■ Activity ■
All lines with the word "labels" in the material below are required.

■ Data to use ■
===============
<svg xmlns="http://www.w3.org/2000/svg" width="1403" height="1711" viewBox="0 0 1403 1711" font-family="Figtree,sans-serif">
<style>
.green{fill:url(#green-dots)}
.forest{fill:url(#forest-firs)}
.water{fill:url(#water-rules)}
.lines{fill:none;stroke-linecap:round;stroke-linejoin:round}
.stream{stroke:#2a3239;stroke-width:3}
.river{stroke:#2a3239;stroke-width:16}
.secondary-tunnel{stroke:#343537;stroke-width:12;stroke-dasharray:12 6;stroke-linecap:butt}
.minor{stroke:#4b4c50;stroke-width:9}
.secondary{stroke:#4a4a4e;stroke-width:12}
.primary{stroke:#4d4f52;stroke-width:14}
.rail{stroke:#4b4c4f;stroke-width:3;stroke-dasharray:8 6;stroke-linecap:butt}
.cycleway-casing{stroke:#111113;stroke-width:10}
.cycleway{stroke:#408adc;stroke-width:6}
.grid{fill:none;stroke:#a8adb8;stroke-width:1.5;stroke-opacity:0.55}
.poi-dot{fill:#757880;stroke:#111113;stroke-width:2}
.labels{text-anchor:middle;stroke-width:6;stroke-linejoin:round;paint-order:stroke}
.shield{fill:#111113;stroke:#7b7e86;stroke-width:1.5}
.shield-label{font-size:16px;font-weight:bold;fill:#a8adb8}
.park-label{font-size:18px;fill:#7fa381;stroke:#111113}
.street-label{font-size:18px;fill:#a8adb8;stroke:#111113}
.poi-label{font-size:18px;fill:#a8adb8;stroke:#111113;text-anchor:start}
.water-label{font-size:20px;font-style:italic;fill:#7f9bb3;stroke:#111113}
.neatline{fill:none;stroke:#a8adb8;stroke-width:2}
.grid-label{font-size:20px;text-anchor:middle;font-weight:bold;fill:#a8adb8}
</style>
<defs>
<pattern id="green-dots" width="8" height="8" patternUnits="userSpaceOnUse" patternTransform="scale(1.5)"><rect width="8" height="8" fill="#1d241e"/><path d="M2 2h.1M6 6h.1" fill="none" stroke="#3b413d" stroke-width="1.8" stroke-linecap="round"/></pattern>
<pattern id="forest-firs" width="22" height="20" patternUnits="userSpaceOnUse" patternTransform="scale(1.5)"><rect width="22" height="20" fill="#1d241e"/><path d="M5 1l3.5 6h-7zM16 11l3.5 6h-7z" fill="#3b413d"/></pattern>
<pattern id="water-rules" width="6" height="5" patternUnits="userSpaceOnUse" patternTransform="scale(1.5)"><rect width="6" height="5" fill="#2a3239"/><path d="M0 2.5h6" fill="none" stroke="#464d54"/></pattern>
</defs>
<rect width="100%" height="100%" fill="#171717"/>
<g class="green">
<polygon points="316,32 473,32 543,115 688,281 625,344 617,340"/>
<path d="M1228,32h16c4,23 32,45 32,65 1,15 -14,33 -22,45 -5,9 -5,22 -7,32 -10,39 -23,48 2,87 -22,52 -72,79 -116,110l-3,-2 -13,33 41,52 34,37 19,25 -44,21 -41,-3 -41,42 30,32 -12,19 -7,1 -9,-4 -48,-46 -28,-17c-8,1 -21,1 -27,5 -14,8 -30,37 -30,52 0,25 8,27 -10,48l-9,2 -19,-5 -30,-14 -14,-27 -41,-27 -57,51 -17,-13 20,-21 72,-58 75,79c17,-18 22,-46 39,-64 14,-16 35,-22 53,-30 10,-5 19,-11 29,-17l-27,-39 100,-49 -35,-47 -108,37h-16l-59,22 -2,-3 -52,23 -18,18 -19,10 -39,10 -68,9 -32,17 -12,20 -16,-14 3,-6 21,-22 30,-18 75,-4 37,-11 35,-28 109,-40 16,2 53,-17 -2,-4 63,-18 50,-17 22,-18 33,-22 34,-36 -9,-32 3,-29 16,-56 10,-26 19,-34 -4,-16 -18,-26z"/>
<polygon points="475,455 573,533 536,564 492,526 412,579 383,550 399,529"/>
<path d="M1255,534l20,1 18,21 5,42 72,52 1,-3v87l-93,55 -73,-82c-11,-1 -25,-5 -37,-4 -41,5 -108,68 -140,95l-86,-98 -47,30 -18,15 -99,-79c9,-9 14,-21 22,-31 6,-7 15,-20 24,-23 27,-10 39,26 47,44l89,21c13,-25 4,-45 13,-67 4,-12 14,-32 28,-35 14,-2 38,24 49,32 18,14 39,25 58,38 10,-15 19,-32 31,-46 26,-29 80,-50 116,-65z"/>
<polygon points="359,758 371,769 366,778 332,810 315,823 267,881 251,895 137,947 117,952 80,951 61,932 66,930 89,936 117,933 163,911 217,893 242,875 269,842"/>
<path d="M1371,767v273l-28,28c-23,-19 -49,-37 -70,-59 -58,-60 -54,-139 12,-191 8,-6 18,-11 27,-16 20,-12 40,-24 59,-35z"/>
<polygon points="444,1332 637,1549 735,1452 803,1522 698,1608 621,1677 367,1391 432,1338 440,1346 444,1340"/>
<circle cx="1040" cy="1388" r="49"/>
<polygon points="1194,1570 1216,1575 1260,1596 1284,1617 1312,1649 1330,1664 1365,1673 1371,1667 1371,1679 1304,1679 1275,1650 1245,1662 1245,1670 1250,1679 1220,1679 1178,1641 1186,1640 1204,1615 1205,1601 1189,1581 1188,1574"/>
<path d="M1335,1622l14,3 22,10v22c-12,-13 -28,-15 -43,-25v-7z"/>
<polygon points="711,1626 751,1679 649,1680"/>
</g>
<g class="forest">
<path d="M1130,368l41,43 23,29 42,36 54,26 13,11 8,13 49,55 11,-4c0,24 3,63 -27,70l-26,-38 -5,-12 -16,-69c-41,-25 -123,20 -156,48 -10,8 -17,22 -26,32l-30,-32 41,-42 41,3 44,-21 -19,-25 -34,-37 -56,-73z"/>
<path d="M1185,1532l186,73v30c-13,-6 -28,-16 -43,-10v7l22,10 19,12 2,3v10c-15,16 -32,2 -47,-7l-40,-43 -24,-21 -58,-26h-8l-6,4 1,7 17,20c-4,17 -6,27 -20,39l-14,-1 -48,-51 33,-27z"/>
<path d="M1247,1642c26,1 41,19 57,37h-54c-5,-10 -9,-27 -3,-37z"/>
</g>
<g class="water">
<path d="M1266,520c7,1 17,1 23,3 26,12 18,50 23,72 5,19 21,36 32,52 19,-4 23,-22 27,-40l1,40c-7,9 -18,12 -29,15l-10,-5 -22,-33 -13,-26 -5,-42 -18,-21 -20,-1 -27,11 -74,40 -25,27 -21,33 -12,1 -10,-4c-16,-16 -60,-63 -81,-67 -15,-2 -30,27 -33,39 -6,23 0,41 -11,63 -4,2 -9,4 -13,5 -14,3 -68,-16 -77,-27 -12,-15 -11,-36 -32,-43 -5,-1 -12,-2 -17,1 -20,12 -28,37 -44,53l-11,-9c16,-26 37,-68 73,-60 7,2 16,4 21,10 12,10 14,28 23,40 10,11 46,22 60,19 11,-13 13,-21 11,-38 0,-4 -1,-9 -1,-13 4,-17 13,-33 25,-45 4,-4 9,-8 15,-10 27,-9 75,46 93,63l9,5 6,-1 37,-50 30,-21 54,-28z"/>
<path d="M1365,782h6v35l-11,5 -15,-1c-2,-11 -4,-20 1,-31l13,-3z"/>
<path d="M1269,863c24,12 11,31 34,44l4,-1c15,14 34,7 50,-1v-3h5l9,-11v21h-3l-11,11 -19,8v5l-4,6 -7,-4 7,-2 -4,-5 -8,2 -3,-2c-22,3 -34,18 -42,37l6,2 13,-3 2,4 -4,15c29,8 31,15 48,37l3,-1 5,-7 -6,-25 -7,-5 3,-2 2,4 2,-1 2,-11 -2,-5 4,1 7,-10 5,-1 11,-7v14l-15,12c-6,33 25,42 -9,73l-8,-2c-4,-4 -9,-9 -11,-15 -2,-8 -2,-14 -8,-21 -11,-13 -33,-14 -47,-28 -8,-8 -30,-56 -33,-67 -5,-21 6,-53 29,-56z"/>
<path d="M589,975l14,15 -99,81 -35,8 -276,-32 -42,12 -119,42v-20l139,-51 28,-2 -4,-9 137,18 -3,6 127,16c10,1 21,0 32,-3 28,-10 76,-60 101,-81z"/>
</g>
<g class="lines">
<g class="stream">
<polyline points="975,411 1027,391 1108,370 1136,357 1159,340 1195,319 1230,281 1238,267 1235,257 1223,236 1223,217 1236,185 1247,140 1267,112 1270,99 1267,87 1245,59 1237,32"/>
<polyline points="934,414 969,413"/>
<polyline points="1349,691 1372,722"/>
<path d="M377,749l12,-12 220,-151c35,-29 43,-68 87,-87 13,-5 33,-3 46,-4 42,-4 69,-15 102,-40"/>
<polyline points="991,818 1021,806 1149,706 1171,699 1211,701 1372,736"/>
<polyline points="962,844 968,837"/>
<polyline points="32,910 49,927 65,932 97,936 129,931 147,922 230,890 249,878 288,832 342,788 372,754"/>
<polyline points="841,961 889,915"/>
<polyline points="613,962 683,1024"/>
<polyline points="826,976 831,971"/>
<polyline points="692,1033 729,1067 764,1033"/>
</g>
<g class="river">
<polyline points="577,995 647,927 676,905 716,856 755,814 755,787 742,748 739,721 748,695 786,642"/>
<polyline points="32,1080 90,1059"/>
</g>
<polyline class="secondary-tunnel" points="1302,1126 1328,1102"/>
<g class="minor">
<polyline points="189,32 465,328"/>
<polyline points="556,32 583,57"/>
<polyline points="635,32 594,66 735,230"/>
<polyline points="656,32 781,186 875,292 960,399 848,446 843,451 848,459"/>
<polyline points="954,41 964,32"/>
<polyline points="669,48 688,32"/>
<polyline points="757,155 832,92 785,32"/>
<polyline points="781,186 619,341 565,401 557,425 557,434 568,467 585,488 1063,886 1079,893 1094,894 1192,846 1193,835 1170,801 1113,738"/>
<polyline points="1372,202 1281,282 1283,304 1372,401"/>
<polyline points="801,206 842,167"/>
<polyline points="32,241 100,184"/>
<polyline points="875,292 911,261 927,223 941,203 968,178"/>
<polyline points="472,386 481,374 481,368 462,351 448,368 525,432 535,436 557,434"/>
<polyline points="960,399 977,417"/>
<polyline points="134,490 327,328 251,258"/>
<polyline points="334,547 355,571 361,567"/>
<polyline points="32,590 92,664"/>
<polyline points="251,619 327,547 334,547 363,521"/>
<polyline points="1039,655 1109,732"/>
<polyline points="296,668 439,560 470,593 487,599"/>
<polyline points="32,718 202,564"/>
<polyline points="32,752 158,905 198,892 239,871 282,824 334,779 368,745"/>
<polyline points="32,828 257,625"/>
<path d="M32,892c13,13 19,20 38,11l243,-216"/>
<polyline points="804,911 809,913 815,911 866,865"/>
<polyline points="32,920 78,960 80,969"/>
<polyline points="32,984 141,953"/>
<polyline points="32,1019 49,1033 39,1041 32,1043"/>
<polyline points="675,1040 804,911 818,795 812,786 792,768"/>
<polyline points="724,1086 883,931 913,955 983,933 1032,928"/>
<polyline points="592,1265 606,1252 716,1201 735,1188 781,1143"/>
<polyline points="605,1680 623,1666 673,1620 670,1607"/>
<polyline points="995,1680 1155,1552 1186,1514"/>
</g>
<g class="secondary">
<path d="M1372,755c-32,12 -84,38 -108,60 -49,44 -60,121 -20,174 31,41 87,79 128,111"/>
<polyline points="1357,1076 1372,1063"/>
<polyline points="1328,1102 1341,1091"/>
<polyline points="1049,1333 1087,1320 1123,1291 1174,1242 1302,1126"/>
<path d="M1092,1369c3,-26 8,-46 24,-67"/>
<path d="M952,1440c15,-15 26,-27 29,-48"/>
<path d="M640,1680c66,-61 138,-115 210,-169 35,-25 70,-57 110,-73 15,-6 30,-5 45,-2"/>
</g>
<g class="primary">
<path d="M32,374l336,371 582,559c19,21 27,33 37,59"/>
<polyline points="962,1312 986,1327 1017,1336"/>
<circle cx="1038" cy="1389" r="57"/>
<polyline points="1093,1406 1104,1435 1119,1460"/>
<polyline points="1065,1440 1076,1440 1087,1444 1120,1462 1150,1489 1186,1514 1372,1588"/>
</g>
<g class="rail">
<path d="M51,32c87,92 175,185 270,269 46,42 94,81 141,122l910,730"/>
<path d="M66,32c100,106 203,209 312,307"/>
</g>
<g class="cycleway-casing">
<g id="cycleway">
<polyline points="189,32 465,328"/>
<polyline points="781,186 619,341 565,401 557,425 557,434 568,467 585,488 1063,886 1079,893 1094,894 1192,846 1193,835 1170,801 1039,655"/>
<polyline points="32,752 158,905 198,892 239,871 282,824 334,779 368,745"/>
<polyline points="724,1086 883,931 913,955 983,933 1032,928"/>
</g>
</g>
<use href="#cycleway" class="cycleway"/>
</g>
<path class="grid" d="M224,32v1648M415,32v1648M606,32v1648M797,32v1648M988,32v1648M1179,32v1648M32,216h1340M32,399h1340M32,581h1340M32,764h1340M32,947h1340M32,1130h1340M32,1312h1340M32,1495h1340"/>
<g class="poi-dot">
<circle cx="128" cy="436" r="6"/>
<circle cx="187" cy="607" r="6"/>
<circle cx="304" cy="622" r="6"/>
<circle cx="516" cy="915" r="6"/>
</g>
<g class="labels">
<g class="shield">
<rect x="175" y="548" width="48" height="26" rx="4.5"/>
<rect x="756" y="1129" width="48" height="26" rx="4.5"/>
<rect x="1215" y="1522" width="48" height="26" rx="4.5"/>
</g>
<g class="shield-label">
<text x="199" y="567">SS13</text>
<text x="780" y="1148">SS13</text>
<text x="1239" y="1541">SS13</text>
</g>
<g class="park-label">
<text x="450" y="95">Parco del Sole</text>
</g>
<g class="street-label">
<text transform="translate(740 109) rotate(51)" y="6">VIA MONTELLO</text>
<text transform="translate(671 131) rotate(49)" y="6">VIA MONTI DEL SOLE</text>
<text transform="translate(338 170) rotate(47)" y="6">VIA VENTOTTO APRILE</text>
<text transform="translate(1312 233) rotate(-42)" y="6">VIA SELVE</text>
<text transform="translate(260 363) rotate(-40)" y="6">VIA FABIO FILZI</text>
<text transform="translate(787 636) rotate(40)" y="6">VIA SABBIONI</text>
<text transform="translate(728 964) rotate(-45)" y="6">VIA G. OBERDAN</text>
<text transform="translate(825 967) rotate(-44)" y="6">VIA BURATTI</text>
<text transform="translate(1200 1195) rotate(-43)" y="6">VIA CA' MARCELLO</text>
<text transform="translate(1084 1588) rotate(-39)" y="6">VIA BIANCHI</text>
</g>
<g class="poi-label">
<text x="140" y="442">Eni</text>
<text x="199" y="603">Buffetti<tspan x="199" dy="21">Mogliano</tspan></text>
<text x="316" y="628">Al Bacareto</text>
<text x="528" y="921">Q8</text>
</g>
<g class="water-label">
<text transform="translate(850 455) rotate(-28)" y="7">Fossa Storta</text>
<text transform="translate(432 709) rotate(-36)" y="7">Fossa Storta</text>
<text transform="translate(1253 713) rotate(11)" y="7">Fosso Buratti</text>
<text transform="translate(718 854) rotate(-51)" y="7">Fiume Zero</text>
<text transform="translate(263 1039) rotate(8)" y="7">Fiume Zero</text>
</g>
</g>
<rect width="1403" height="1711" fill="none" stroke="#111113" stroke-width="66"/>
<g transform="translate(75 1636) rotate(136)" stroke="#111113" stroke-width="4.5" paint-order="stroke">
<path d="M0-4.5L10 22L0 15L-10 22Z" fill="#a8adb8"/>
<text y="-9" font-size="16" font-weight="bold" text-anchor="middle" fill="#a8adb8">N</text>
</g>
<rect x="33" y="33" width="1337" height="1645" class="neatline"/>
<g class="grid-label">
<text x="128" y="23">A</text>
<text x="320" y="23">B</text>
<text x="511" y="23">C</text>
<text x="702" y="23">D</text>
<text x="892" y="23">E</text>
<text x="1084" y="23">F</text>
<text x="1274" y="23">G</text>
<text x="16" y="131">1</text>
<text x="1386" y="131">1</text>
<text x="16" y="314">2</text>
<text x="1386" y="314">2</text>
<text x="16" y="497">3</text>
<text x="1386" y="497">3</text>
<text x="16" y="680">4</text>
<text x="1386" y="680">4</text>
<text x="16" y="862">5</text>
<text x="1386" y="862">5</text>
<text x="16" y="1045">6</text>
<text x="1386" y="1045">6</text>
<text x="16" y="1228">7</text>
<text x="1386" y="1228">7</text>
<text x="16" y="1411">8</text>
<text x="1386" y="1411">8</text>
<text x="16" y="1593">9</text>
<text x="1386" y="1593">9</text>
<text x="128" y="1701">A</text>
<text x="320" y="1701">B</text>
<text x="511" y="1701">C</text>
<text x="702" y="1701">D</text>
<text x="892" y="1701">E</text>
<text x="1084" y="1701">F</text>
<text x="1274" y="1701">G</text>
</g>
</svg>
===============
■ Solution to the problem ■
.labels{text-anchor:middle;stroke-width:6;stroke-linejoin:round;paint-order:stroke}
<g class="labels">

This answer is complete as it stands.